Several departments are starting to understand that buying and creating technology systems can be done in small, iterative steps. OMB\'s push for agile developm...

Agencies will have to start breaking some IT eggs to build a better IT omelet.

The move to agile system development is forcing agencies to get away from the decades-old concept of trying to build an entire system over three-to-five years and toward iterative segments.

“You ensure that as you go through that environment you put each of those chunks in front of the customer and so they know that what you are developing is what they are looking for. They can redirect what you are doing as the project goes along,” said Tyler Bond, a senior IT specialist and project manager in the Agriculture Department’s application service office. “It’s a way of incorporating project management that is not afraid of change but really embraces change and allows you to incorporate change into your process.”
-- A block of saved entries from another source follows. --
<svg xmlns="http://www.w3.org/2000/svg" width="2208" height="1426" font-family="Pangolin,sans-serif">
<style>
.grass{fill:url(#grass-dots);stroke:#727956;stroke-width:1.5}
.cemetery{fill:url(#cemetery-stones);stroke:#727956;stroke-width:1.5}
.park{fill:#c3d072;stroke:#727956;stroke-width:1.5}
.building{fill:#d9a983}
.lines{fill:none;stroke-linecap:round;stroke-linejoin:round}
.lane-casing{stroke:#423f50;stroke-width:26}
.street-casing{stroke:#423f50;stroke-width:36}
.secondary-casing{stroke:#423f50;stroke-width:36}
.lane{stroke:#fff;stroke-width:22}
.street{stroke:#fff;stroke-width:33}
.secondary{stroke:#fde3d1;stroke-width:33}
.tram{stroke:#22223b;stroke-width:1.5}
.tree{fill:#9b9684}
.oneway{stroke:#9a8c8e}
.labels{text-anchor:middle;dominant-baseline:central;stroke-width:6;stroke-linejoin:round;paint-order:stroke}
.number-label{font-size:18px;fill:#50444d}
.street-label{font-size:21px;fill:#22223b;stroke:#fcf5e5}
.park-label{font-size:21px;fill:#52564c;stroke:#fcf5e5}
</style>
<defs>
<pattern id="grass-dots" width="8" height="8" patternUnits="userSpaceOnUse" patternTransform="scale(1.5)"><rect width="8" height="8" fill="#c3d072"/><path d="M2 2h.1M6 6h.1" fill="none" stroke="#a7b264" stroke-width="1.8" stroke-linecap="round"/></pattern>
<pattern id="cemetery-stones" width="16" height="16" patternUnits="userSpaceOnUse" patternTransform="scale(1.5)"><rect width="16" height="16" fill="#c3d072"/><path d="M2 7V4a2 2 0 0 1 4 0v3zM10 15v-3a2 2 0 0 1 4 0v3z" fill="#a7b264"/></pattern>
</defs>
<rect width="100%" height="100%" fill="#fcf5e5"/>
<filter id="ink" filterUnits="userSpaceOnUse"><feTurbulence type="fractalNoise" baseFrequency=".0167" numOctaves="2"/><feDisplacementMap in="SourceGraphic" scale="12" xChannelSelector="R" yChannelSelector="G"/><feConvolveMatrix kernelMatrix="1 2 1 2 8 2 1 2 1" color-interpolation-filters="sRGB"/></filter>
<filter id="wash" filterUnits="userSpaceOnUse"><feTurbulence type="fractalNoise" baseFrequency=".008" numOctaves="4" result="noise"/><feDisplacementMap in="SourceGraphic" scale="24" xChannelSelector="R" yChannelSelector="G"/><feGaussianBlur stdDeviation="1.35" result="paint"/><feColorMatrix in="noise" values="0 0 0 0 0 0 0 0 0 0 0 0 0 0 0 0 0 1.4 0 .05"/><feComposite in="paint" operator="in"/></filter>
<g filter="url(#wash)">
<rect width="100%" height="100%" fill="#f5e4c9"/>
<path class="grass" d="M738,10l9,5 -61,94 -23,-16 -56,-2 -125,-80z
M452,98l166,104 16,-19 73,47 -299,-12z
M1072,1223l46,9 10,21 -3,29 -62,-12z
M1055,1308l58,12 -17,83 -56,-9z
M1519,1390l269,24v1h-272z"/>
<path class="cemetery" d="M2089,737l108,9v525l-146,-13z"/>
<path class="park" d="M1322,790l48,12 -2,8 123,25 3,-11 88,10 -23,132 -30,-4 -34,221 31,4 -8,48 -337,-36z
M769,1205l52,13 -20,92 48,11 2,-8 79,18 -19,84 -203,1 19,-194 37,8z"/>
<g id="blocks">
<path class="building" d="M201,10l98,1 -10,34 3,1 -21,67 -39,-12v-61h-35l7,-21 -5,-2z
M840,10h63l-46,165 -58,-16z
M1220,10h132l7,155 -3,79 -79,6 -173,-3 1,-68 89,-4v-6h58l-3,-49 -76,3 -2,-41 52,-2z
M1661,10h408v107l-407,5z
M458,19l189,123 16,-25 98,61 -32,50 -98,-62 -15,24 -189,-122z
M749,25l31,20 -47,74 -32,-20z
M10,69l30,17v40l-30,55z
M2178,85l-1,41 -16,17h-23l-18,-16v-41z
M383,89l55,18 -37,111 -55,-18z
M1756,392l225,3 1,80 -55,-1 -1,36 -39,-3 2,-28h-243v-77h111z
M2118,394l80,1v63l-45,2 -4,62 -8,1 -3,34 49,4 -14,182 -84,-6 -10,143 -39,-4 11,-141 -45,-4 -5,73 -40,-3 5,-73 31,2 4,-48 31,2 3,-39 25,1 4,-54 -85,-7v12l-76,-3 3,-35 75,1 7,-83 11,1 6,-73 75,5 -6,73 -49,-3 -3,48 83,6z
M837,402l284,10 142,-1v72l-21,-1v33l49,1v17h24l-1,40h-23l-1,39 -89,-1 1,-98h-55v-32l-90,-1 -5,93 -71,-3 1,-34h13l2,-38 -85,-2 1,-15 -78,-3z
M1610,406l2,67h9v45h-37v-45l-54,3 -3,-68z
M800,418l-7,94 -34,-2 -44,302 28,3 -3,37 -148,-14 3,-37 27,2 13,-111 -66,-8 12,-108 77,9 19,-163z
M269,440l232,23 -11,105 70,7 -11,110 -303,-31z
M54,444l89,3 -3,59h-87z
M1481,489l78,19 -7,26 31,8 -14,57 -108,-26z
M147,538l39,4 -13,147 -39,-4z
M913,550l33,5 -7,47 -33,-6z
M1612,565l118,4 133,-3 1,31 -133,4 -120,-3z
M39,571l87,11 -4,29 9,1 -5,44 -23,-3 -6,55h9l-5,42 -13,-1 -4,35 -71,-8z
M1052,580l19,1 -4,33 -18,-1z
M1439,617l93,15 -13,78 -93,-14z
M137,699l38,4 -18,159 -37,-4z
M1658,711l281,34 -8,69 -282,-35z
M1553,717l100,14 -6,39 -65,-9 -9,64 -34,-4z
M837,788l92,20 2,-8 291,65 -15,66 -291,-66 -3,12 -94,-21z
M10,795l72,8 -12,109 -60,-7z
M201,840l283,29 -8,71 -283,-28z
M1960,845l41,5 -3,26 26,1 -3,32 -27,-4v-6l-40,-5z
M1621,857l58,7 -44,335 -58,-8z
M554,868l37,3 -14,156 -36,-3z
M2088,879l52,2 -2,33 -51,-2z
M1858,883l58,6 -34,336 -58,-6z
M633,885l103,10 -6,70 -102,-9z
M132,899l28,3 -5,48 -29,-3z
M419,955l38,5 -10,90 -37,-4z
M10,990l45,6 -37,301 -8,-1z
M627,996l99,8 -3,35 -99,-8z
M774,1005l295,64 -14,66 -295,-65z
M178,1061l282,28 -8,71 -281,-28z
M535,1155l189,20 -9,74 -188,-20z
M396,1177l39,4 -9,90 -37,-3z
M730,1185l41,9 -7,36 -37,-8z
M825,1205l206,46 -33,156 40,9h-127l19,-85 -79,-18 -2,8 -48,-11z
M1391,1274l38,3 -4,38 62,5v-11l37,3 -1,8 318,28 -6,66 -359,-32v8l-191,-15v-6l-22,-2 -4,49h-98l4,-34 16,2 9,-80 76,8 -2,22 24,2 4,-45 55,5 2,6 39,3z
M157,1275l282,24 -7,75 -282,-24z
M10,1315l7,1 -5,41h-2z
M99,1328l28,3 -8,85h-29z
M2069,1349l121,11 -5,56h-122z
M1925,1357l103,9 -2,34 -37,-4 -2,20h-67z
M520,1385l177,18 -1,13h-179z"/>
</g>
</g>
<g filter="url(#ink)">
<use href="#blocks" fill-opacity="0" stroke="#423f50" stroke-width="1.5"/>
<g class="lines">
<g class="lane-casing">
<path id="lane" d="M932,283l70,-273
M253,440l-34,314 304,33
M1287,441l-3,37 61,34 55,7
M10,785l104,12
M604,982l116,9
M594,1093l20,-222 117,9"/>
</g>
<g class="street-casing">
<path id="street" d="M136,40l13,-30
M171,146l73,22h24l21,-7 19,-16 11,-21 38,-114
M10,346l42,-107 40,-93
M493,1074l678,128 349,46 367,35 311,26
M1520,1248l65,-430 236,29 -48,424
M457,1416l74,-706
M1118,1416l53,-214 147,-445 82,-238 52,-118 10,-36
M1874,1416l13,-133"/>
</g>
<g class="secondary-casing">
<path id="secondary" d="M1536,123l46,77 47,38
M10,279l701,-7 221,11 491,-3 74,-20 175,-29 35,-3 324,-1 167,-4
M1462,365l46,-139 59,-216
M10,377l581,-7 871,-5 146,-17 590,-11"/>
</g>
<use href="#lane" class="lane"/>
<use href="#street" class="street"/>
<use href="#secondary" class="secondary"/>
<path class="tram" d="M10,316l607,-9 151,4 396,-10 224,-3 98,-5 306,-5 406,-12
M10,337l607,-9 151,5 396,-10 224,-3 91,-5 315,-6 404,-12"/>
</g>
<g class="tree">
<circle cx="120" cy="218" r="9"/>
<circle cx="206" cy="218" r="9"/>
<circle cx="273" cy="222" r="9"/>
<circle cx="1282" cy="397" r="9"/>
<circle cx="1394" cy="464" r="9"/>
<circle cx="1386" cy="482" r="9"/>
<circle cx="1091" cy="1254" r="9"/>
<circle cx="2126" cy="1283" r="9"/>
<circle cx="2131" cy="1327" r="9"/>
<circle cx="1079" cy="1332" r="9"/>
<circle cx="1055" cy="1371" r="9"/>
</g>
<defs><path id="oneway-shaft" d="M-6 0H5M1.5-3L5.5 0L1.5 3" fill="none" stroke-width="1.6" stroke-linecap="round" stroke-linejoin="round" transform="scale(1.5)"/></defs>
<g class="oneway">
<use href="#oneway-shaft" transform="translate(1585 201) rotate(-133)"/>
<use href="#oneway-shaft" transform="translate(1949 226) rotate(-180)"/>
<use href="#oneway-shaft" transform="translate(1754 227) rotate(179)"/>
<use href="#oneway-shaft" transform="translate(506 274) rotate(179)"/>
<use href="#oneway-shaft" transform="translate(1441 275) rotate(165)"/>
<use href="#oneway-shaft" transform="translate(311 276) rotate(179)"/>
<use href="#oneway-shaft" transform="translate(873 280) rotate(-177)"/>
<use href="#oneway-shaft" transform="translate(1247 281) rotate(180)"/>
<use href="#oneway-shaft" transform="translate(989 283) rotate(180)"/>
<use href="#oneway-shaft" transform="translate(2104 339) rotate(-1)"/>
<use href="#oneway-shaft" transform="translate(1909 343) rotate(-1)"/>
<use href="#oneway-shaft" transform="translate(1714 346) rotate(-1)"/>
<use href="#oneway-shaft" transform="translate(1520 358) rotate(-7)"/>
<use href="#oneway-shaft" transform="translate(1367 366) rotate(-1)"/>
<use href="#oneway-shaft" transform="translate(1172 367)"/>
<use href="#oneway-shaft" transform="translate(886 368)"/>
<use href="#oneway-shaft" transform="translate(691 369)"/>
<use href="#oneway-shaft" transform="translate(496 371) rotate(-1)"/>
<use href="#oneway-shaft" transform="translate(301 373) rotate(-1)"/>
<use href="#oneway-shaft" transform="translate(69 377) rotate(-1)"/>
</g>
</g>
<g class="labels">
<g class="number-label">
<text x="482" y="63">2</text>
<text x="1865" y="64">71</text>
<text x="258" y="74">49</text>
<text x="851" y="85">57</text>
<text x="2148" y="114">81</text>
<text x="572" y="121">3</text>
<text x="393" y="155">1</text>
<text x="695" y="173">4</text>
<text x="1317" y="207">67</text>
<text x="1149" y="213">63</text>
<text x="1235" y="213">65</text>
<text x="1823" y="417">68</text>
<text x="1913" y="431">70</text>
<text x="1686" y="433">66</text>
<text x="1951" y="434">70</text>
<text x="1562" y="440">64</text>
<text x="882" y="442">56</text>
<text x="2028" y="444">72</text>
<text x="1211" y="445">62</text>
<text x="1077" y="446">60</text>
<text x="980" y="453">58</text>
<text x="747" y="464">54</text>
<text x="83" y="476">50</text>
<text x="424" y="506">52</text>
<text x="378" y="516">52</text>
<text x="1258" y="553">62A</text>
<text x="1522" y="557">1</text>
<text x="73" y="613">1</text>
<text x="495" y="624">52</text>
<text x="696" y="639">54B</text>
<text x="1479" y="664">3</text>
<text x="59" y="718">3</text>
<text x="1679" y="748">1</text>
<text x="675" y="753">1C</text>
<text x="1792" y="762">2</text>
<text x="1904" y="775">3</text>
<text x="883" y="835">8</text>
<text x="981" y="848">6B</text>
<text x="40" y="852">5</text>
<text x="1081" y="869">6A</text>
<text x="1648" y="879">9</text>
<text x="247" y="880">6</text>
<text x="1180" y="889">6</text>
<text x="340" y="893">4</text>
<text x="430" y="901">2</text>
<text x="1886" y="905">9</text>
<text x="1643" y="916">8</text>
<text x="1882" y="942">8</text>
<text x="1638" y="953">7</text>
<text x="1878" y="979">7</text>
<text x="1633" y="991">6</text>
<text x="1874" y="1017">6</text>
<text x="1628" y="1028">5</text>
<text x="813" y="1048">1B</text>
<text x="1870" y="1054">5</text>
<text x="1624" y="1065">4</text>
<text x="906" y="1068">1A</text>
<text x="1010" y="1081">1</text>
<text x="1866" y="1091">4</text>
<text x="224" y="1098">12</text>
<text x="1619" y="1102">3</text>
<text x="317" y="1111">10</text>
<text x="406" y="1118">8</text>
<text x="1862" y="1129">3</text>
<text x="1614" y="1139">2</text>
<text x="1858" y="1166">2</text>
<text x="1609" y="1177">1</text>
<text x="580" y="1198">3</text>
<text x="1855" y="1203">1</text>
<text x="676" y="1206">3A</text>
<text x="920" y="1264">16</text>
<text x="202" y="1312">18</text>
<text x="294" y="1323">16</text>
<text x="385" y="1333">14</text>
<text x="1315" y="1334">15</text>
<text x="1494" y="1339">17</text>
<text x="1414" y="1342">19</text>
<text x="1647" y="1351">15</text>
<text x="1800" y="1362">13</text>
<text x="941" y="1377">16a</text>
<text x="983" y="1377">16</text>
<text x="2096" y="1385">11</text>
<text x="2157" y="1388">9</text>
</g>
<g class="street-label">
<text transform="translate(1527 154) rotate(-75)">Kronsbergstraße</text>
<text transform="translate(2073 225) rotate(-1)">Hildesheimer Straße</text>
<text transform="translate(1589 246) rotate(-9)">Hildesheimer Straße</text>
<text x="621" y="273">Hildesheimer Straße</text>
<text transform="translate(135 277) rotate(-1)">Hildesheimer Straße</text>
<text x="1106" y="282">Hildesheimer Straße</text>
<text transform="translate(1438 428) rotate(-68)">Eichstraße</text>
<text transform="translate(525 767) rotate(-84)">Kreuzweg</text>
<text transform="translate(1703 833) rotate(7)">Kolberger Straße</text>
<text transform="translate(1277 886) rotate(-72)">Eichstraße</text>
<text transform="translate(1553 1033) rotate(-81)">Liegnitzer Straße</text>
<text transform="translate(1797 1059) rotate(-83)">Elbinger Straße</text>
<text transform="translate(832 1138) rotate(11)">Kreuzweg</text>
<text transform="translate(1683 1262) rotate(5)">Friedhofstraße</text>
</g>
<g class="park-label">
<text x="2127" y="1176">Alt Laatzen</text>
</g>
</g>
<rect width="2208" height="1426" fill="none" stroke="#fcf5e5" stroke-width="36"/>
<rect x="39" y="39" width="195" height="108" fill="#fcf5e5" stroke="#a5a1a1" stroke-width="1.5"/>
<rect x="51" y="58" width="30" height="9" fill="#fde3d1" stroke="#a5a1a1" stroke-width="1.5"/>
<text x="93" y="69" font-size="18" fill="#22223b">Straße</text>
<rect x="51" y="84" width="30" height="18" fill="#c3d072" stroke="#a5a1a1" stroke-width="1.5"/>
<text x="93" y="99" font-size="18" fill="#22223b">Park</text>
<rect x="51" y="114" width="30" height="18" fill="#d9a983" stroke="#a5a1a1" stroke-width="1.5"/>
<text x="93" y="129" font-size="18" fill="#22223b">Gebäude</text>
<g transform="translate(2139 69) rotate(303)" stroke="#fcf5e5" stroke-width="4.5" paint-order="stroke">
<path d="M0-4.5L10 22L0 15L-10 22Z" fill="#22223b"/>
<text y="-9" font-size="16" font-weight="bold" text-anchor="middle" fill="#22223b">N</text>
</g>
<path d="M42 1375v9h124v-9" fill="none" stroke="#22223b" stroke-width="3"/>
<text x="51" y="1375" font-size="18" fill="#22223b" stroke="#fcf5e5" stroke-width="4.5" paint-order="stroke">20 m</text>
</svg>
The Office of Management and Budget has been pushing for the use of agile development over the last two years. Former federal chief information officer Vivek Kundra made agile development a central piece of the administration’s 25-point IT reform plan released last December.

OMB also has strongly encouraged the use of agile development through its TechStat sessions to help fix troubled projects.
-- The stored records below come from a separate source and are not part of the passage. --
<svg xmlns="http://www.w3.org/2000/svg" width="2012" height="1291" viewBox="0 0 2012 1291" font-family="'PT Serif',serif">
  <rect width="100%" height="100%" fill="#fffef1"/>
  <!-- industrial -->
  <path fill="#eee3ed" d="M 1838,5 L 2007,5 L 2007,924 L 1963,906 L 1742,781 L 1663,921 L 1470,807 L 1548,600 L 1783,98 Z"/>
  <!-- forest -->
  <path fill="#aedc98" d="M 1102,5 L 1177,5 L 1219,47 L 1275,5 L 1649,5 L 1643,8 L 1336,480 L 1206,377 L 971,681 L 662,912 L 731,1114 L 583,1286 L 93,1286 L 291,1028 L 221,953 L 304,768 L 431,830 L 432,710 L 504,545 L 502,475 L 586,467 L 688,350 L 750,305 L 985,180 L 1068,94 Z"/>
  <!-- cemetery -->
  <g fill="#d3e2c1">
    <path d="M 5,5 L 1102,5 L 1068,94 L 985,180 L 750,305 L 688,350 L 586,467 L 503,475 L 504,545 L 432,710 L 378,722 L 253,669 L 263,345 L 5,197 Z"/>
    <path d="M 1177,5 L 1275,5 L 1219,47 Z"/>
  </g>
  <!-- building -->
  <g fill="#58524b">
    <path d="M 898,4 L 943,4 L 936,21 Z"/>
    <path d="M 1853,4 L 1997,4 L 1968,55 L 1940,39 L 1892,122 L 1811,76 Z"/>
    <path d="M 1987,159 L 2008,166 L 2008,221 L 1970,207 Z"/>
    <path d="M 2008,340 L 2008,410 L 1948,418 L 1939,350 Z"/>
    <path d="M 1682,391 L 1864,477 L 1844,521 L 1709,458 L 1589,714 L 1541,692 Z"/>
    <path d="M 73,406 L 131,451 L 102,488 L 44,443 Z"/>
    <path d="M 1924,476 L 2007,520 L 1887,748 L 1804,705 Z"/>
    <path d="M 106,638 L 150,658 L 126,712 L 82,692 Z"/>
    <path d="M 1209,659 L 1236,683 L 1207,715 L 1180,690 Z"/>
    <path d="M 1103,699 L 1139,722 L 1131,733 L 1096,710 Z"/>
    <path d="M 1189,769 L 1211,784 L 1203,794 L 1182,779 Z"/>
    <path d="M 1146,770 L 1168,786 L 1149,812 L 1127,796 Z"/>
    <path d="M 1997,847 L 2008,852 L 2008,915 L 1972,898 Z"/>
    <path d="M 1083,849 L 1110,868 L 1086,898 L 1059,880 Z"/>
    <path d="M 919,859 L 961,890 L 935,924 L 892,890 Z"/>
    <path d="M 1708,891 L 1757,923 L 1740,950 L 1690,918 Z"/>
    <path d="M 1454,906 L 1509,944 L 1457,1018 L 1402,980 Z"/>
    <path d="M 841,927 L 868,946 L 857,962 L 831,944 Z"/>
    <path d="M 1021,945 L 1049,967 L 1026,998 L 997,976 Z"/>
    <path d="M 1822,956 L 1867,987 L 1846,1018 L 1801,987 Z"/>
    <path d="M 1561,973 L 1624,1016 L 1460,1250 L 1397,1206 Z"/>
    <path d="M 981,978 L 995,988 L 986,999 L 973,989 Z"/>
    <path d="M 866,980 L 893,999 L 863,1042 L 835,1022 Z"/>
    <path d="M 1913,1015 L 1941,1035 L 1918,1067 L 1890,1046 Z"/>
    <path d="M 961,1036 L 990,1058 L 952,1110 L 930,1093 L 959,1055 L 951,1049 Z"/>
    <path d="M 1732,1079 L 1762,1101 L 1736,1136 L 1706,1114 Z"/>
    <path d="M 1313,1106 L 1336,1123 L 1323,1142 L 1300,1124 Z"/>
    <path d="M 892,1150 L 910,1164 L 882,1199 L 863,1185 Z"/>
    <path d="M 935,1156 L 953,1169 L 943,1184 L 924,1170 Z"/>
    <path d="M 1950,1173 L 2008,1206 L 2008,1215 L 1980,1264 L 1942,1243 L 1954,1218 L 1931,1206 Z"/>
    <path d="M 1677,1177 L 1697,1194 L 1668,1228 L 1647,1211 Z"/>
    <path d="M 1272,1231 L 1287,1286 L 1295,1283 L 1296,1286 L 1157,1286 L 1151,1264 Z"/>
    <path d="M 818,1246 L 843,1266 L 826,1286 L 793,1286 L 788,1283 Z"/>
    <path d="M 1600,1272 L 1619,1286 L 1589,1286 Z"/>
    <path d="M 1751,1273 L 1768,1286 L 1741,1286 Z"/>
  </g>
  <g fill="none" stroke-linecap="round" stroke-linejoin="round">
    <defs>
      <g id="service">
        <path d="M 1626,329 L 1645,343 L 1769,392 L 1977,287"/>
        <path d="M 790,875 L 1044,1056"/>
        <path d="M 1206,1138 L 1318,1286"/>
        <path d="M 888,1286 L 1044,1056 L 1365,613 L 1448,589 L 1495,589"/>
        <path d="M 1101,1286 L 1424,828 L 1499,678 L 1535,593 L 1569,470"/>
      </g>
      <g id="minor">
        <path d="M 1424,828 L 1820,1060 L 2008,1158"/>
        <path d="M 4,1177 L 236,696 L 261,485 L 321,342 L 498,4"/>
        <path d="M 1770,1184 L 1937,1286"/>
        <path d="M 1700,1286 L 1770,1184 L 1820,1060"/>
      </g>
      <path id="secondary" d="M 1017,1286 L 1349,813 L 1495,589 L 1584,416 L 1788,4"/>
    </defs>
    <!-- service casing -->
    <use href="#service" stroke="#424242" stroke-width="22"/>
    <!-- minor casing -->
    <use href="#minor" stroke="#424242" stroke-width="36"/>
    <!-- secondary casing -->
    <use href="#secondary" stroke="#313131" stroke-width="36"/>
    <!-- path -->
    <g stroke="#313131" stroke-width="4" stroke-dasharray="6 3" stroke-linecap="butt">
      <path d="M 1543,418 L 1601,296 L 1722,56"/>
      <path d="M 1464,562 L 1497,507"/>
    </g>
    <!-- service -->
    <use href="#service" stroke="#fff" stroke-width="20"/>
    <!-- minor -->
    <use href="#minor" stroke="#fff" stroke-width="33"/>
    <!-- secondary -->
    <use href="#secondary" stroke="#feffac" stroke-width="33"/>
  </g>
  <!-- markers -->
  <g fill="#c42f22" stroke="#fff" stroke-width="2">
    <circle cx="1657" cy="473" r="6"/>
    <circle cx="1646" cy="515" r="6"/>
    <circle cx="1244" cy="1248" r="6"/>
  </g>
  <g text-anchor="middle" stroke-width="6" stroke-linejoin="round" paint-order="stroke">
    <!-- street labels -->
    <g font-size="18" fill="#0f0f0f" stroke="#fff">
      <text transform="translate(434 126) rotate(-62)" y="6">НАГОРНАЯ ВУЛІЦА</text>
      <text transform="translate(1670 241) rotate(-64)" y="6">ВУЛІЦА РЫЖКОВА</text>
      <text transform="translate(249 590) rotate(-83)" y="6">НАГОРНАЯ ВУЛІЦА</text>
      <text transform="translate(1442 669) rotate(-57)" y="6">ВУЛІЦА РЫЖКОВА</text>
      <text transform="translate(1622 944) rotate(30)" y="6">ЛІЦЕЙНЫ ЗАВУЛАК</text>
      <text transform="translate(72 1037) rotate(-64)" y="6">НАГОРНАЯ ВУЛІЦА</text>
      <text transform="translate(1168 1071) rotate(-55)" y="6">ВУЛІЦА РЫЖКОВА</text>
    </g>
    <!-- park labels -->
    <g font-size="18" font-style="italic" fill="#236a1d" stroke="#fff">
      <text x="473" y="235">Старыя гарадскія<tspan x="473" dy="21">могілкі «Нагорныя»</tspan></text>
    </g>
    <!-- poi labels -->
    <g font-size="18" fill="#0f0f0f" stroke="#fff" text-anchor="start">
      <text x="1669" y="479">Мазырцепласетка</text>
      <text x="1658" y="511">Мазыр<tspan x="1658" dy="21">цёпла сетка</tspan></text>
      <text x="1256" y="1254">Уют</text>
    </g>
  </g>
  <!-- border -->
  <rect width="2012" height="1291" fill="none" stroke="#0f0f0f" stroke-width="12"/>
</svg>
But only in the past year have agencies begun understanding how this new approach works. And now as many are starting to put agile in place, they are realizing it changes nearly every construct they have followed over the past two decades when buying and developing technology systems.

“There are significant differences in how we traditionally do the waterfall approach,” said Robert White, a supervisor engineer in the FBI’s chief information officer’s office. “Usually, it is a linear approach where you go through design, test and other parts separately. You have to throw that all out the window. There are multiple-design, multiple-test and multiple-review phases as you put each phase into production. It’s a more trigger-based approach.”

Bond, White and others discussed how their agency is using agile development during a panel discussion sponsored by AFFIRM in Washington Friday.

The use of agile development changes the role of program managers, contracting officers and the business-line owners because traditional project management approaches are used much differently.

“We take our concepts of production and engineering from the 1970s and speculate on what value we want to have at this point of time and measure our progress against what we guessed. It just doesn’t work. Earned Value Management has got to be thrown out,” said Rob Vietmeyer, cloud computing portfolio manager for the Defense Department. “It changes. If you are fielding to production every two weeks, literally going through every step necessary to field a new system to production, system upgrades and enhancements every two weeks, the level of documentation, the level of conversation you are having is completely different than if you are planning for release every six months, 12 months and 18 months. To do this you really have to automate.”

The automated reports help show the progress of the system and cuts down the time it takes to do the necessary steps to field the new functionality, he added.

The widely-used waterfall approach is problematic because agencies end up guessing what their long-term needs are or will be and buying systems based on those ideas, Vietmeyer said.

He said this is why so many large programs from the Homeland Security Department’s Secure Border Initiative-Net to DoD’s implemented agile for Sentinel after struggling to get useful functionality.

White said beyond Sentinel the agile approach is catching on across the bureau.

“We were actually putting out a campaign of training,” he said. “We were going before different groups and helping them understand what agile will buy for them, how it will save them those precious dollar resources as they try and move forward with any new initiative they have.”

White said the reaction has been positive, and many offices have asked for more training.

“I’ve even gone to other DoJ components and provided some of the training,” he said.

Vietmeyer said DoD agencies also are adjusting to this new approach for IT projects. He said much of the change is happening because people realize its value.

He said this attempt to change how the government buys and develops projects will be different than other attempts because of budget concerns, a better understanding of what needs to be done and, of course, a change in culture.

For example, Amazon uses a “two-pizzas” approach to developing software, and Vietmeyer said it also makes sense for the government.

“None of their development teams can be larger than what you can feed comfortably with two pizzas,” he said. “You get to these smaller teams and you can get to a point where the requirements, the capabilities are something you can deal with rather than trying to fully comprehend what some large massive system is going to be. The whole goal of getting it out there and get it in the hands of users and continue to evolve this capability quickly.”